Why is doing our taxes so difficult? I'm a man with above average intelligence. I understand numbers and basic math. But no matter how many times I read the tax booklets, I can never figure out what I'm supposed to write in those little boxes on the forms. Why do they have to so complicated? Nothing in those instruction booklets makes sense. Why do we even have to do our taxes anyway?
Every year, I go through the same routine of filling out this form, subtracting those numbers, and completing this schedule. I put all the numbers where I think they belong and I get a total. About the only thing I understand on my tax forms are the little smiley faces. When I'm getting money back it's a happy face. If I owe it's a sad face. Everything else on the form is like reading Chinese to me.

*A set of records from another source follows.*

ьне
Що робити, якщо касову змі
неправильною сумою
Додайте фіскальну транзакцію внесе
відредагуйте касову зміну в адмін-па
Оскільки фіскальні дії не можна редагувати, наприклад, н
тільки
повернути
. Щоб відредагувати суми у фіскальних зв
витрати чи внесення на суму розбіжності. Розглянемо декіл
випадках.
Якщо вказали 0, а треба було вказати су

Every year, I mail out my taxes and I get a notice several weeks later showing the mistakes I made. This tells me that the IRS or someone somewhere is checking my forms and numbers and verifying that I did it right. If they're going to re-do the work I've already done, why can't they just do them for me in the first place. Leave me out of it. It only saddens me to see how little money I make every year anyway.
This year after crunching all the numbers and filling in all the boxes I've come to two conclusions. I either owe the state about $100 or I'm getting a refund of $900. I'm not sure if either one is right but I filed the refund version with my fingers crossed. A few years ago I was living in one state but working in another. What a nightmare those taxes were. I had to file taxes for both states plus my federal. The non-resident tax forms will like a book. In the end I had to pay one state eighteen dollars while the other state owed me eighteen dollars. What a waste of time and paper to figure all that out. Why can't one state just pay the other state on my behalf and leave me out of it?

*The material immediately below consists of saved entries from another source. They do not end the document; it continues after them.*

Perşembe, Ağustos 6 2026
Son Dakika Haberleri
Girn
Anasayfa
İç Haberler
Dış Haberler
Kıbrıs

Now I know what you're saying, Tom, just take your taxes to an accountant or the local H&R block. Well, those guys cost money. And someone at the IRS is going to re-do their work to make sure it's correct too. So why bother? And as you can tell, the amount of my refunds every year doesn't add up to much anyway.
So I say to the IRS, just take care of my taxes for me. I have no control over what you're taxing me for anyway. And your booklets and instructions are too confusing. So just do my taxes for me and send me an envelope with a happy face or a sad face on it. I'll know what it means.